Sunday, June 15, 2014

Father's Day: Swiss study shows father's role crucial in children's faith

A barely-noticed but large and important study conducted by the Swiss government in 1994 and published in 2000 revealed some astonishing facts about the generational transmission of religious faith and values:
  • When the father and mother attend church regularly, 33% of their children end up as regular churchgoers.
  • When the mother attends regularly but the father is non-practicing, only 2% of their children become regular churchgoers.
  • When the father attends regularly but the mother is non-practicing, 44% of the children become regular churchgoers.
Why? Hard to say. Particularly, why is the result for regular churchgoing children higher when the mother alone is non-practicing than when both father and mother are practicing? Again, hard to say. What is clear is that the roles of fathers in their children's faith-formation is critical.
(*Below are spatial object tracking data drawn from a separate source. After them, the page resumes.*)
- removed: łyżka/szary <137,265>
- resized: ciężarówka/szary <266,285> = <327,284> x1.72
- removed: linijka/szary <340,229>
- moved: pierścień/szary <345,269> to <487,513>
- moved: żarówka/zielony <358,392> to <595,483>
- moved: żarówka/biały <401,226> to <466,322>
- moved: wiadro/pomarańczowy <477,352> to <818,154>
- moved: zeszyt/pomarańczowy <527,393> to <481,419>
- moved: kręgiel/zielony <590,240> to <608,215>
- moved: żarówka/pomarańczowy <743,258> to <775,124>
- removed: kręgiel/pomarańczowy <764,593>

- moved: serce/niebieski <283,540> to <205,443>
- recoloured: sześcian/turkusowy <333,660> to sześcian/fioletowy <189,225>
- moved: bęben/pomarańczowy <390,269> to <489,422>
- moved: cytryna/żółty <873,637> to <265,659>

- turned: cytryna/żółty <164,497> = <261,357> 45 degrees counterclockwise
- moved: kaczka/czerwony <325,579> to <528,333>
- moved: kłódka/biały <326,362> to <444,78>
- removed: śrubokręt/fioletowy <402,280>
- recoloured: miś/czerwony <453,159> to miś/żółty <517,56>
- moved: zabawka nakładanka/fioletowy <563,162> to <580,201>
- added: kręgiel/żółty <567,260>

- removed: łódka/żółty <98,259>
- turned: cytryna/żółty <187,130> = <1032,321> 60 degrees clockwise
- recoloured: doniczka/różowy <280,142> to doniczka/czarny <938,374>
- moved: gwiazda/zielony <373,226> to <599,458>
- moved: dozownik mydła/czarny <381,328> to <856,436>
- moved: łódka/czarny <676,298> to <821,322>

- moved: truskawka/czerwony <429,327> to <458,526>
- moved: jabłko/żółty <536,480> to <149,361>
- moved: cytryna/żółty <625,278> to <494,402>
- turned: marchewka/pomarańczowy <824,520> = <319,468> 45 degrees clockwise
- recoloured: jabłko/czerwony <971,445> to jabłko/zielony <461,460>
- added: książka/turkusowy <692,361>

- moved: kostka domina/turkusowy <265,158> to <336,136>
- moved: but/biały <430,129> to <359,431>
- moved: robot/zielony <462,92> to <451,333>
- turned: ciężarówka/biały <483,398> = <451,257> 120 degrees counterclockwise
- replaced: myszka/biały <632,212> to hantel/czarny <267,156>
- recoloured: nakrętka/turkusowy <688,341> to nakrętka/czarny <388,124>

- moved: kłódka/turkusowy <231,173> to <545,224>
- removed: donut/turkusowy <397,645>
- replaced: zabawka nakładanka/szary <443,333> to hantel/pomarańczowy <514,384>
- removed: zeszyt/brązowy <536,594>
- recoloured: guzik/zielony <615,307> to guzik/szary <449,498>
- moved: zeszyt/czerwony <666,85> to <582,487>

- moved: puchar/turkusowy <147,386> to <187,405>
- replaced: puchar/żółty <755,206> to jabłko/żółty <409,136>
(The full title of the Swiss study is: “The Demographic Characteristics of the Linguistic and Religious Groups in Switzerland” [beginning on p. 113] by Werner Haug and Phillipe Warner of the Federal Statistical Office, Neuchatel. The study appears in Volume 2 of Population Studies No. 31, a book titled The Demographic Characteristics of National Minorities in Certain European States, edited by Werner Haug and others, published by the Council of Europe Directorate General III, Social Cohesion, Strasbourg, January 2000.)